__WHAT YOU HAVE TO DO__: Transcribe the text lines of each of the records below character for character, and leave the pictures out of your answer.

Text extractions by page:
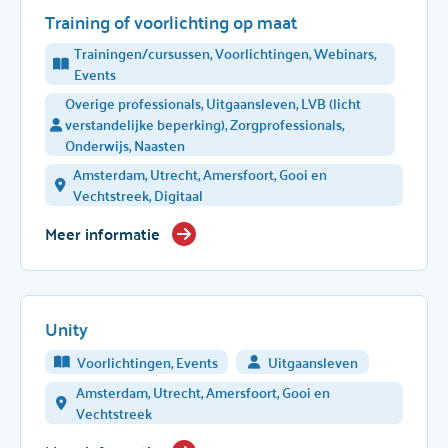
Training of voorlichting op maat
Trainingen/cursussen, Voorlichtingen, Webinars,
Events
Overige professionals, Uitgaansleven, LVB (licht
verstandelijke beperking), Zorgprofessionals,
Onderwijs, Naasten
Amsterdam, Utrecht, Amersfoort, Gooi en
Vechtstreek, Digitaal
Meer informatie
Unity
Voorlichtingen, Events
Uitgaansleven
Amsterdam, Utrecht, Amersfoort, Gooi en
Vechtstreek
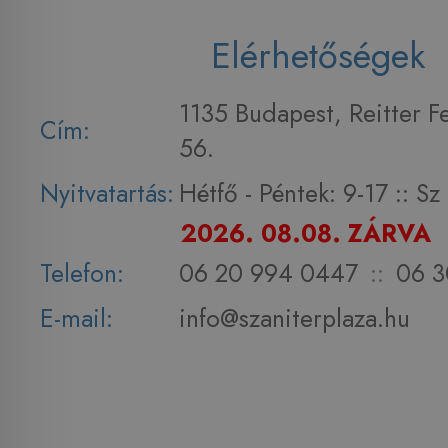
Elérhetőségek
1135 Budapest, Reitter F
Cím:
56.
Nyitvatartás:
Hétfő - Péntek: 9-17 :: S
2026. 08.08. ZÁRVA
Telefon:
06 20 994 0447
::
06 3
E-mail:
info@szaniterplaza.hu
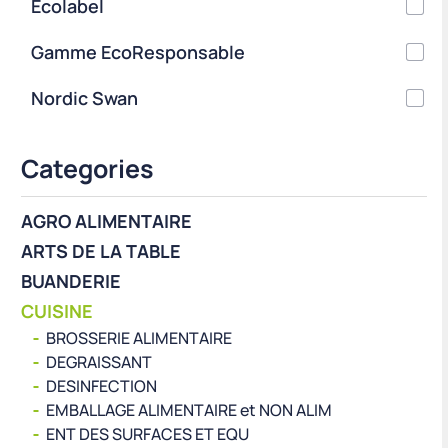
Ecolabel
Gamme EcoResponsable
Nordic Swan
Categories
AGRO ALIMENTAIRE
ARTS DE LA TABLE
BUANDERIE
CUISINE
BROSSERIE ALIMENTAIRE
DEGRAISSANT
DESINFECTION
EMBALLAGE ALIMENTAIRE et NON ALIM
ENT DES SURFACES ET EQU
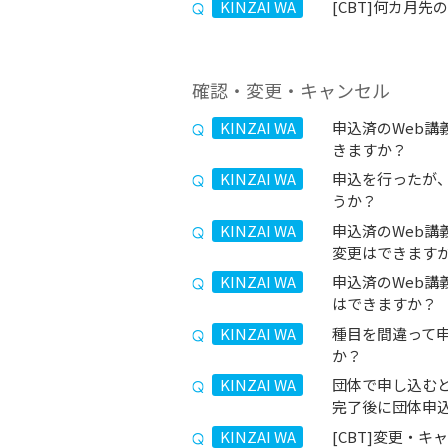
KINZAI WA
[CBT]何カ月
確認・変更・キャンセル
KINZAI WA
申込済のWeb講
きますか？
KINZAI WA
申込を行ったが
うか？
KINZAI WA
申込済のWeb講
変更はできます
KINZAI WA
申込済のWeb講
はできますか？
KINZAI WA
種目を間違って
か？
KINZAI WA
団体で申し込む
完了後に団体申
KINZAI WA
[CBT]変更・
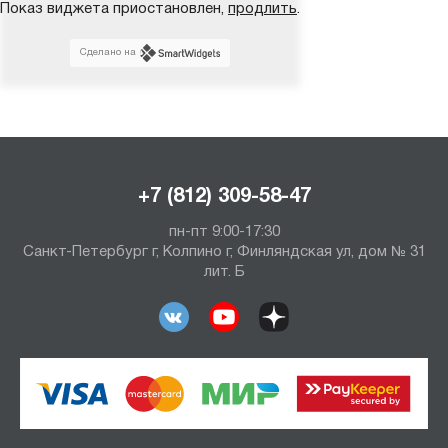
Показ виджета приостановлен,
продлить
.
Сделано на
+7 (812) 309-58-47
пн-пт 9:00-17:30
Санкт-Петербург г, Колпино г, Финляндская ул, дом № 31
лит. Б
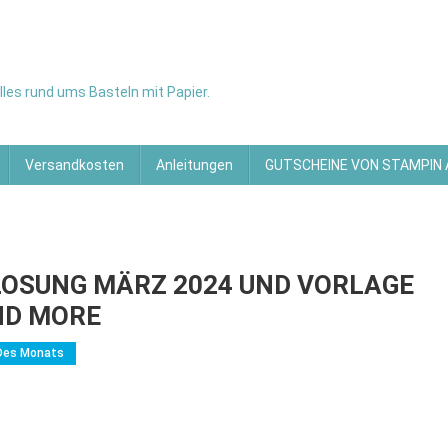
les rund ums Basteln mit Papier.
Versandkosten
Anleitungen
GUTSCHEINE VON STAMPIN
LOSUNG MÄRZ 2024 UND VORLAGE
ND MORE
Des Monats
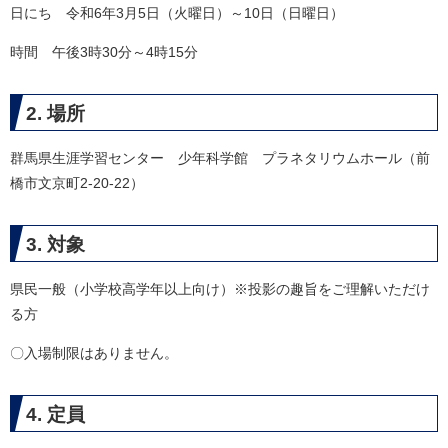
日にち 令和6年3月5日（火曜日）～10日（日曜日）
時間 午後3時30分～4時15分
2. 場所
群馬県生涯学習センター 少年科学館 プラネタリウムホール（前
橋市文京町2-20-22）
3. 対象
県民一般（小学校高学年以上向け）※投影の趣旨をご理解いただけ
る方
〇入場制限はありません。
4. 定員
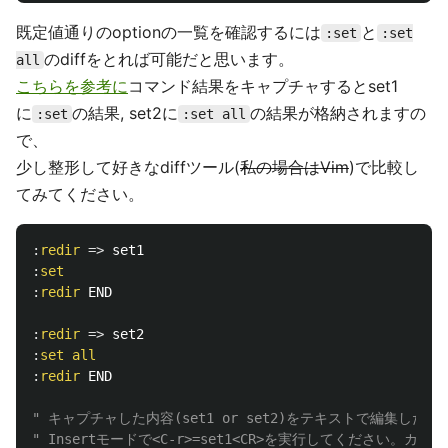
既定値通りのoptionの一覧を確認するには
と
:set
:set
のdiffをとれば可能だと思います。
all
こちらを参考に
コマンド結果をキャプチャするとset1
に
の結果, set2に
の結果が格納されますの
:set
:set all
で、
少し整形して好きなdiffツール(
私の場合はVim
)で比較し
てみてください。
:
redir
=>
:
set
:
redir
 END

:
redir
=>
:
set
all
:
redir
 END

" キャプチャした内容(set1 or set2)をテキストで編集した
" Insertモードで<C-r>=set1<CR>を実行してください。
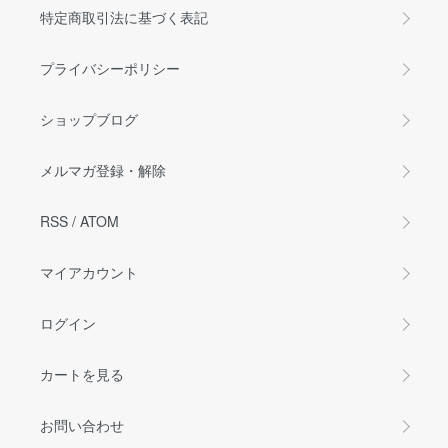
特定商取引法に基づく表記
プライバシーポリシー
ショップブログ
メルマガ登録・解除
RSS
/
ATOM
マイアカウント
ログイン
カートを見る
お問い合わせ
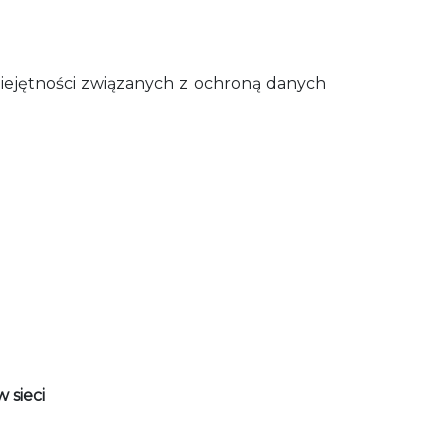
miejętności związanych z ochroną danych
 sieci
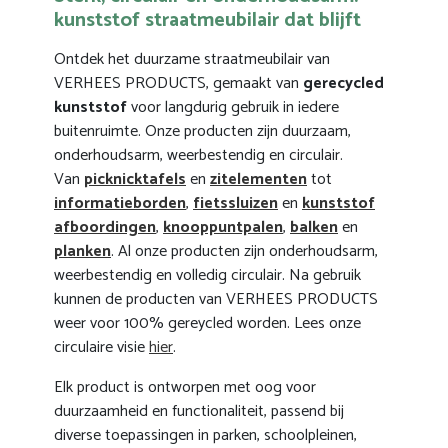
kunststof straatmeubilair dat blijft
Ontdek het duurzame straatmeubilair van
VERHEES PRODUCTS, gemaakt van
gerecycled
kunststof
voor langdurig gebruik in iedere
buitenruimte. Onze producten zijn duurzaam,
onderhoudsarm, weerbestendig en circulair.
Van
picknicktafels
en
zitelementen
tot
informatieborden
,
fietssluizen
en
kunststof
afboordingen
,
knooppuntpalen
,
balken
en
planken
. Al onze producten zijn onderhoudsarm,
weerbestendig en volledig circulair. Na gebruik
kunnen de producten van VERHEES PRODUCTS
weer voor 100% gereycled worden. Lees onze
circulaire visie
hier
.
Elk product is ontworpen met oog voor
duurzaamheid en functionaliteit, passend bij
diverse toepassingen in parken, schoolpleinen,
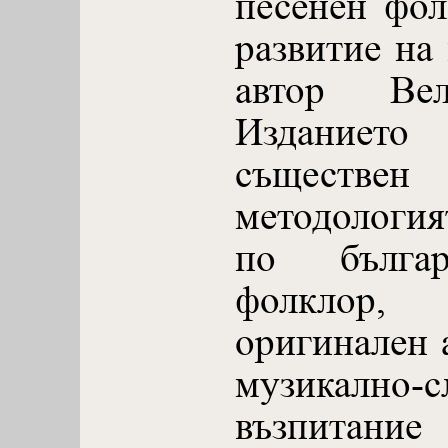
песенен фол
развитие на
автор Вел
Изданиет
съществ
методология
по българ
фолклор, 
оригинален 
музикално-с
възпитание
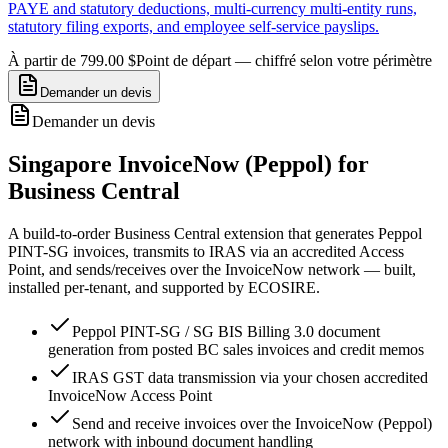
PAYE and statutory deductions, multi-currency multi-entity runs,
statutory filing exports, and employee self-service payslips.
À partir de 799.00 $
Point de départ — chiffré selon votre périmètre
Demander un devis
Demander un devis
Singapore InvoiceNow (Peppol) for
Business Central
A build-to-order Business Central extension that generates Peppol
PINT-SG invoices, transmits to IRAS via an accredited Access
Point, and sends/receives over the InvoiceNow network — built,
installed per-tenant, and supported by ECOSIRE.
Peppol PINT-SG / SG BIS Billing 3.0 document
generation from posted BC sales invoices and credit memos
IRAS GST data transmission via your chosen accredited
InvoiceNow Access Point
Send and receive invoices over the InvoiceNow (Peppol)
network with inbound document handling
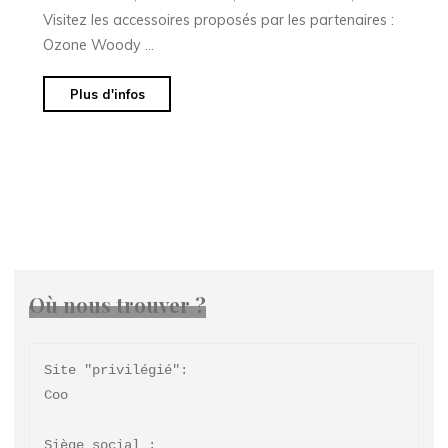
Visitez les accessoires proposés par les partenaires :
Ozone Woody …
"Accessoires"
Plus d'infos
Où nous trouver ?
Site "privilégié": 

Coo

Siège social : 
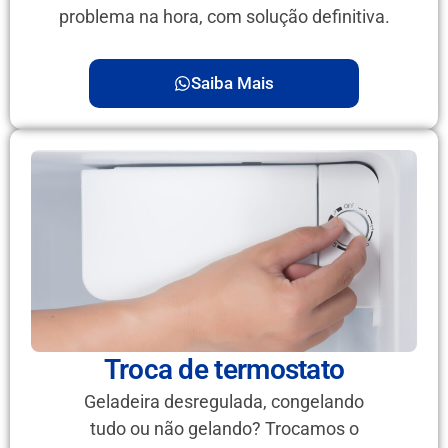
problema na hora, com solução definitiva.
Saiba Mais
Troca de termostato
Geladeira desregulada, congelando
tudo ou não gelando? Trocamos o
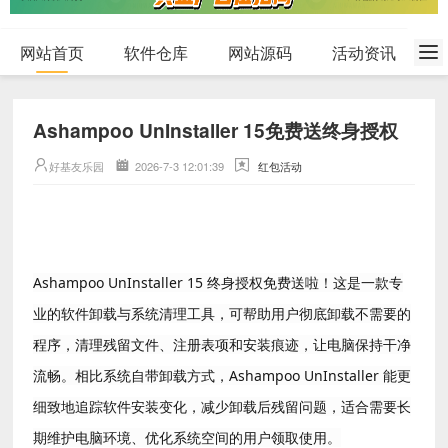
网站首页
软件仓库
网站源码
活动资讯
Ashampoo UnInstaller 15免费送终身授权
好基友乐园
2026-7-3 12:01:39
红包活动
Ashampoo UnInstaller 15 终身授权免费送啦！这是一款专
业的软件卸载与系统清理工具，可帮助用户彻底卸载不需要的
程序，清理残留文件、注册表项和安装痕迹，让电脑保持干净
流畅。相比系统自带卸载方式，Ashampoo UnInstaller 能更
细致地追踪软件安装变化，减少卸载后残留问题，适合需要长
期维护电脑环境、优化系统空间的用户领取使用。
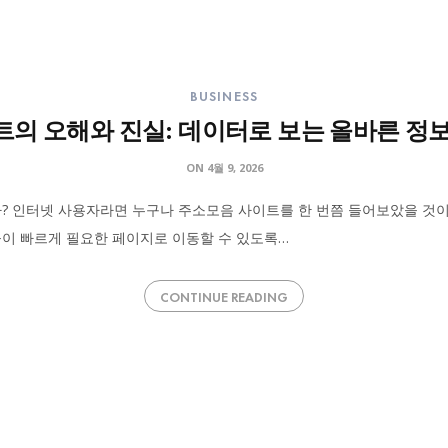
BUSINESS
의 오해와 진실: 데이터로 보는 올바른 정
ON
4월 9, 2026
? 인터넷 사용자라면 누구나 주소모음 사이트를 한 번쯤 들어보았을 것이
들이 빠르게 필요한 페이지로 이동할 수 있도록…
CONTINUE READING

__OUTPUT__:
Training of voorlichting op maat
Trainingen/cursussen, Voorlichtingen, Webinars,
Events
Overige professionals, Uitgaansleven, LVB (licht
verstandelijke beperking), Zorgprofessionals,
Onderwijs, Naasten
Amsterdam, Utrecht, Amersfoort, Gooi en
Vechtstreek, Digitaal
Meer informatie
Unity
Voorlichtingen, Events
Uitgaansleven
Amsterdam, Utrecht, Amersfoort, Gooi en
Vechtstreek
Elérhetőségek
1135 Budapest, Reitter F
Cím:
56.
Nyitvatartás:
Hétfő - Péntek: 9-17 :: S
2026. 08.08. ZÁRVA
Telefon:
06 20 994 0447
::
06 3
E-mail:
info@szaniterplaza.hu
Ecolabel
Gamme EcoResponsable
Nordic Swan
Categories
AGRO ALIMENTAIRE
ARTS DE LA TABLE
BUANDERIE
CUISINE
BROSSERIE ALIMENTAIRE
DEGRAISSANT
DESINFECTION
EMBALLAGE ALIMENTAIRE et NON ALIM
ENT DES SURFACES ET EQU
KINZAI WA
[CBT]何カ月
確認・変更・キャンセル
KINZAI WA
申込済のWeb講
きますか？
KINZAI WA
申込を行ったが
うか？
KINZAI WA
申込済のWeb講
変更はできます
KINZAI WA
申込済のWeb講
はできますか？
KINZAI WA
種目を間違って
か？
KINZAI WA
団体で申し込む
完了後に団体申
KINZAI WA
[CBT]変更・
Показ виджета приостановлен,
продлить
.
Сделано на
+7 (812) 309-58-47
пн-пт 9:00-17:30
Санкт-Петербург г, Колпино г, Финляндская ул, дом № 31
лит. Б
les rund ums Basteln mit Papier.
Versandkosten
Anleitungen
GUTSCHEINE VON STAMPIN
LOSUNG MÄRZ 2024 UND VORLAGE
ND MORE
Des Monats
日にち 令和6年3月5日（火曜日）～10日（日曜日）
時間 午後3時30分～4時15分
2. 場所
群馬県生涯学習センター 少年科学館 プラネタリウムホール（前
橋市文京町2-20-22）
3. 対象
県民一般（小学校高学年以上向け）※投影の趣旨をご理解いただけ
る方
〇入場制限はありません。
4. 定員
既定値通りのoptionの一覧を確認するには
と
:set
:set
のdiffをとれば可能だと思います。
all
こちらを参考に
コマンド結果をキャプチャするとset1
に
の結果, set2に
の結果が格納されますの
:set
:set all
で、
少し整形して好きなdiffツール(
私の場合はVim
)で比較し
てみてください。
:
redir
=>
:
set
:
redir
 END

:
redir
=>
:
set
all
:
redir
 END

" キャプチャした内容(set1 or set2)をテキストで編集した
" Insertモードで<C-r>=set1<CR>を実行してください。
特定商取引法に基づく表記
プライバシーポリシー
ショップブログ
メルマガ登録・解除
RSS
/
ATOM
マイアカウント
ログイン
カートを見る
お問い合わせ
miejętności związanych z ochroną danych
 sieci
kunststof straatmeubilair dat blijft
Ontdek het duurzame straatmeubilair van
VERHEES PRODUCTS, gemaakt van
gerecycled
kunststof
voor langdurig gebruik in iedere
buitenruimte. Onze producten zijn duurzaam,
onderhoudsarm, weerbestendig en circulair.
Van
picknicktafels
en
zitelementen
tot
informatieborden
,
fietssluizen
en
kunststof
afboordingen
,
knooppuntpalen
,
balken
en
planken
. Al onze producten zijn onderhoudsarm,
weerbestendig en volledig circulair. Na gebruik
kunnen de producten van VERHEES PRODUCTS
weer voor 100% gereycled worden. Lees onze
circulaire visie
hier
.
Elk product is ontworpen met oog voor
duurzaamheid en functionaliteit, passend bij
diverse toepassingen in parken, schoolpleinen,
песенен фол
развитие на
автор Вел
Изданиет
съществ
методология
по българ
фолклор, 
оригинален 
музикално-с
възпитание
PAYE and statutory deductions, multi-currency multi-entity runs,
statutory filing exports, and employee self-service payslips.
À partir de 799.00 $
Point de départ — chiffré selon votre périmètre
Demander un devis
Demander un devis
Singapore InvoiceNow (Peppol) for
Business Central
A build-to-order Business Central extension that generates Peppol
PINT-SG invoices, transmits to IRAS via an accredited Access
Point, and sends/receives over the InvoiceNow network — built,
installed per-tenant, and supported by ECOSIRE.
Peppol PINT-SG / SG BIS Billing 3.0 document
generation from posted BC sales invoices and credit memos
IRAS GST data transmission via your chosen accredited
InvoiceNow Access Point
Send and receive invoices over the InvoiceNow (Peppol)
network with inbound document handling
Visitez les accessoires proposés par les partenaires :
Ozone Woody …
"Accessoires"
Plus d'infos
Où nous trouver ?
Site "privilégié": 

Coo

Siège social : 
problema na hora, com solução definitiva.
Saiba Mais
Troca de termostato
Geladeira desregulada, congelando
tudo ou não gelando? Trocamos o
网站首页
软件仓库
网站源码
活动资讯
Ashampoo UnInstaller 15免费送终身授权
好基友乐园
2026-7-3 12:01:39
红包活动
Ashampoo UnInstaller 15 终身授权免费送啦！这是一款专
业的软件卸载与系统清理工具，可帮助用户彻底卸载不需要的
程序，清理残留文件、注册表项和安装痕迹，让电脑保持干净
流畅。相比系统自带卸载方式，Ashampoo UnInstaller 能更
细致地追踪软件安装变化，减少卸载后残留问题，适合需要长
期维护电脑环境、优化系统空间的用户领取使用。
BUSINESS
의 오해와 진실: 데이터로 보는 올바른 정
ON
4월 9, 2026
? 인터넷 사용자라면 누구나 주소모음 사이트를 한 번쯤 들어보았을 것이
들이 빠르게 필요한 페이지로 이동할 수 있도록…
CONTINUE READING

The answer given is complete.